Social media companies under fire after Christchurch terror attack

Author
Newstalk ZB,
Section
Audio,
Publish Date
Wednesday, 20 March 2019, 7:29a.m.
This follows, Facebook coming under fire for not removing the Christchurch terror attack live stream from its platform quickly enough. Photo / Getty Images

A technology expert says social media platforms have incentivised attacks and emboldened the far right through a lack of regulation and monitoring

This follows, Facebook coming under fire for not removing the Christchurch terror attack live stream from its platform quickly enough. A number of New Zealand businesses have also pulled their ads from Facebook as a result.

On Friday afternoon a gunman opened fire inside two Christchurch mosques killing 50 people.

Media, tech and public policy expert, Joan Donovan, told Kate Hawkesby Facebook hasn't done enough to police extremist content.

"Research in the last year and a half or so on the rise of the far right online, has shown the way in which social media companies have allowed these groups to reach out to new groups of people and to recruit, has incentivised these kinds of attacks or the use of these platforms in a way that is reprehensible."
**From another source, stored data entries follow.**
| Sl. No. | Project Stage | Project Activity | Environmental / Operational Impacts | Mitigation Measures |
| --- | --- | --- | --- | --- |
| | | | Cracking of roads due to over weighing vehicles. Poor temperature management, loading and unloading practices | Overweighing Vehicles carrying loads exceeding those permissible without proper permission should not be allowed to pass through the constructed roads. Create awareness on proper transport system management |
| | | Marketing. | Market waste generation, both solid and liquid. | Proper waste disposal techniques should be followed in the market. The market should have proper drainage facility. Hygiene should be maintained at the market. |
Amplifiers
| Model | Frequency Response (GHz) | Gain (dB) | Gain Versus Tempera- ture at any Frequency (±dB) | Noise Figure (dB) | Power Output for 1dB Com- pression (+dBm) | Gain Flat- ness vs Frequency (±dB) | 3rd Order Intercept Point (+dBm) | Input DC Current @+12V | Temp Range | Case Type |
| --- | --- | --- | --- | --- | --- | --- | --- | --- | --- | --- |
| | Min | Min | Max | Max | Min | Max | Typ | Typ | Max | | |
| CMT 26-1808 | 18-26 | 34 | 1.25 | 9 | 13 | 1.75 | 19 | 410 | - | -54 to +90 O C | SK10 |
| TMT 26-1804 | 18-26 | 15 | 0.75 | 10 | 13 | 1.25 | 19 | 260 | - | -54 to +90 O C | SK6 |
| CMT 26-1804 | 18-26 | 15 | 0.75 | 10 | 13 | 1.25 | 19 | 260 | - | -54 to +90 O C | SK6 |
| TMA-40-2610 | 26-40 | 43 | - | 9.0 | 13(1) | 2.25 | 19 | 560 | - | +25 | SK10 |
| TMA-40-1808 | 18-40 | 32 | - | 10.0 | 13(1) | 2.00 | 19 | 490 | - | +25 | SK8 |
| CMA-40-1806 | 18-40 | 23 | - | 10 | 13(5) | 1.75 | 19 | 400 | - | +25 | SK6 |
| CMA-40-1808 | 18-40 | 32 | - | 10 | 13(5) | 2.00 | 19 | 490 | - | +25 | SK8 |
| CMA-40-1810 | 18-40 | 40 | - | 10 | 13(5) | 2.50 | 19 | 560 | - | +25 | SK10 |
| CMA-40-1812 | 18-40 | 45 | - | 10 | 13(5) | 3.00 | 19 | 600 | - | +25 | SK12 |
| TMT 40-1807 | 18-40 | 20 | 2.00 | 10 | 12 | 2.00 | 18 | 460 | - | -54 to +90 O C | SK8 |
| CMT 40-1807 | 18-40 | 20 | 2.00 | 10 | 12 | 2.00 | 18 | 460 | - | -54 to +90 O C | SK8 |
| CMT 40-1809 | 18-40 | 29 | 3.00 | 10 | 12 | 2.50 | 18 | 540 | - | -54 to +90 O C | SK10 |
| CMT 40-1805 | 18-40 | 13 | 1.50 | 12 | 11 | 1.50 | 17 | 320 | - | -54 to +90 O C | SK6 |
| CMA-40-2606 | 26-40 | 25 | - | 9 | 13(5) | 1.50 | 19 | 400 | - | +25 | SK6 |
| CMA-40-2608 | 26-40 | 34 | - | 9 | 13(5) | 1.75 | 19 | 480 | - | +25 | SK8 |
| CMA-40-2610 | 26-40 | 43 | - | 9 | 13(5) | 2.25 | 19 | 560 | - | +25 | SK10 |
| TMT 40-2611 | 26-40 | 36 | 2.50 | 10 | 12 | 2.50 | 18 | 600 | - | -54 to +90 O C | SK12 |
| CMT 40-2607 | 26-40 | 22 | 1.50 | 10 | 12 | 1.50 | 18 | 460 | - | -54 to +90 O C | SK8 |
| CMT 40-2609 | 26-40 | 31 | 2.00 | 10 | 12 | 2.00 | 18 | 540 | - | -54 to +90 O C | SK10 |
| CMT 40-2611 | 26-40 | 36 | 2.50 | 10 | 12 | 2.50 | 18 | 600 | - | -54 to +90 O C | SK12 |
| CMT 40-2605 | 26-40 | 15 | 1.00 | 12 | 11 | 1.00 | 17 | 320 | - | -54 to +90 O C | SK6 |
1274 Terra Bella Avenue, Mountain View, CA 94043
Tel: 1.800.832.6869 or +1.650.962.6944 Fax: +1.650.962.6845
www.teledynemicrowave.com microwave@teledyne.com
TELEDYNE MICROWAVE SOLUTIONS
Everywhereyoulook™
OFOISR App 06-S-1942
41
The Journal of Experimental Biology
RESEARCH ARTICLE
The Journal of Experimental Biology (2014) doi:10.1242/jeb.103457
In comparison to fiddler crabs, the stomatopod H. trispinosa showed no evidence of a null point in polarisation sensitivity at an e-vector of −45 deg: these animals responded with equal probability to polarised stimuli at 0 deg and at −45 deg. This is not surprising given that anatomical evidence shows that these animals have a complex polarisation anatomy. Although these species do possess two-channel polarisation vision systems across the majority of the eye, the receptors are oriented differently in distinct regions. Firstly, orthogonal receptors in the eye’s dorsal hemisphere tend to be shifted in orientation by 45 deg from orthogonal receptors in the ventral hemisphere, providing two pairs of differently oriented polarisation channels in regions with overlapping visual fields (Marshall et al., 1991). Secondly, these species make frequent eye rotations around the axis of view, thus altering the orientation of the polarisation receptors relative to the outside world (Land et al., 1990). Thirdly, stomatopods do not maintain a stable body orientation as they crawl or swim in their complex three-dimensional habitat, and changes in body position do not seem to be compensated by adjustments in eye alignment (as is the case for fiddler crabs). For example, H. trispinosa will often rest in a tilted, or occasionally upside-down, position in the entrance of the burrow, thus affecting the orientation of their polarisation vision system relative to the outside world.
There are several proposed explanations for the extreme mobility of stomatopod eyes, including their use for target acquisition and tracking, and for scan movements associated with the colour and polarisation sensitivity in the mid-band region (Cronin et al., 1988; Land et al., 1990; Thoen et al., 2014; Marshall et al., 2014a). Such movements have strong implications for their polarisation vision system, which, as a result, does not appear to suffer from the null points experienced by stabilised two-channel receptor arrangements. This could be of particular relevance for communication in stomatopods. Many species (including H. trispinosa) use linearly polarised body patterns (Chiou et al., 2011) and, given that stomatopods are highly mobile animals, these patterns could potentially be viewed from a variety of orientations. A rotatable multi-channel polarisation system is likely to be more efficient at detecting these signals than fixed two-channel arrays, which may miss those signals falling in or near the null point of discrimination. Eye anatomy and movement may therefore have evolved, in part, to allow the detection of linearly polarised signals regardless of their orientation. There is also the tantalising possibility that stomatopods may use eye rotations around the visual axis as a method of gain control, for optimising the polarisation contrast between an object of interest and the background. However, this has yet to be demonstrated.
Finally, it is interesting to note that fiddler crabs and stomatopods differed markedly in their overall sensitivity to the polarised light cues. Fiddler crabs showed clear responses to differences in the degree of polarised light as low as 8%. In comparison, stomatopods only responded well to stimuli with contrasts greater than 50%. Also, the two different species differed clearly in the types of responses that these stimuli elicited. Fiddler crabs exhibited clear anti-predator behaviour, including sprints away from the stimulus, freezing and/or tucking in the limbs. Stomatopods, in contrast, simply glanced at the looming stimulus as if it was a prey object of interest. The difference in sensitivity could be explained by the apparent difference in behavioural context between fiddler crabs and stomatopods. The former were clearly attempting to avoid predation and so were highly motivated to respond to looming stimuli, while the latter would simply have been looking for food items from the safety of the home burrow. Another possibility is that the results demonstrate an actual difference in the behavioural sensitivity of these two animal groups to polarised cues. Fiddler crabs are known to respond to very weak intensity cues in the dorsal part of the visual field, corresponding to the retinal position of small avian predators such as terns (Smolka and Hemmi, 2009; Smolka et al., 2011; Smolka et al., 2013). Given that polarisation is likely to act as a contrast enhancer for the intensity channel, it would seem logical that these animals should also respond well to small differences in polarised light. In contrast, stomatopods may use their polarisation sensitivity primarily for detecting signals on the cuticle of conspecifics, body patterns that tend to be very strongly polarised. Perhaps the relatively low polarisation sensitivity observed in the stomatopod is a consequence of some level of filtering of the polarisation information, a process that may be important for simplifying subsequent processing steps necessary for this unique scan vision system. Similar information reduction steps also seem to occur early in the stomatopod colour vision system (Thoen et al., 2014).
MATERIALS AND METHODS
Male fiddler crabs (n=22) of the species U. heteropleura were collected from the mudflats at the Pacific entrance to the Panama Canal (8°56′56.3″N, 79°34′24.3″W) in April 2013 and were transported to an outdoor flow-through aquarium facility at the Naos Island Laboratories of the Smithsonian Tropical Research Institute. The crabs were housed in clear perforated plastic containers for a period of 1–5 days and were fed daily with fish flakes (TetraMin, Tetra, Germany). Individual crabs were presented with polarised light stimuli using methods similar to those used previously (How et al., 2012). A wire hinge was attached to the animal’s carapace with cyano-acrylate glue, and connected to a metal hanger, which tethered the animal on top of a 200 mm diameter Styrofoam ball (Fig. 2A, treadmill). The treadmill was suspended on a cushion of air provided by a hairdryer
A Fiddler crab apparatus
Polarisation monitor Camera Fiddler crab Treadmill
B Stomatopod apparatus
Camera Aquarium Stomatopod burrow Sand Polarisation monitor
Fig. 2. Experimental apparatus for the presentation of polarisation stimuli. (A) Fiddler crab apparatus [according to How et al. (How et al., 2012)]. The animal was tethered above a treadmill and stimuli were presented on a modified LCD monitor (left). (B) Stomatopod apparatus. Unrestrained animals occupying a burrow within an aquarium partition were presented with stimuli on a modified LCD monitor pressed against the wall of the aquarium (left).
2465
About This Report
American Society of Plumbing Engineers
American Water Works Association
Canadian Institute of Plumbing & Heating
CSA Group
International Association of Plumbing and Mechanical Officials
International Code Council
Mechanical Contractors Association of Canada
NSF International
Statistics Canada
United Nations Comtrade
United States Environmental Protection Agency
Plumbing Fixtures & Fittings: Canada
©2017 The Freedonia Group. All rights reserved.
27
She said video is particularly hard to monitor but says Facebook hasn't made enough of an effort.

"I think one of the issues with platform companies is that they have scaled without thinking responsibly about what their content management systems are going to be."

Donovan said it's up to the user to decide what they share which has given extremists a larger platform.

"Unfortunately, what we are seeing is that these extremist videos...are starting to become the norm in our society because these people are using these platforms and leveraging the power of them to reach new groups."

She said it seems like Facebook doesn't really know how to monitor the content.

While livestreaming can be extremely handy in covering live news, she said things like crimes, suicides and harassment have also been livestreamed.

"This technology isn't an unmitigated good."

Donovan said Facebook isn't likely to get rid of livestreaming.

She said the unregulated nature of technology is also an issue that needs to be looked into.

"Ultimately we don't have any agreement with these tech platforms about how they should be interacting with not just consumers but other sectors of our society such as journalism, the economy or education."

"It's a really important moment for us to think about the role platforms and tech are playing in driving us towards a society we might not want."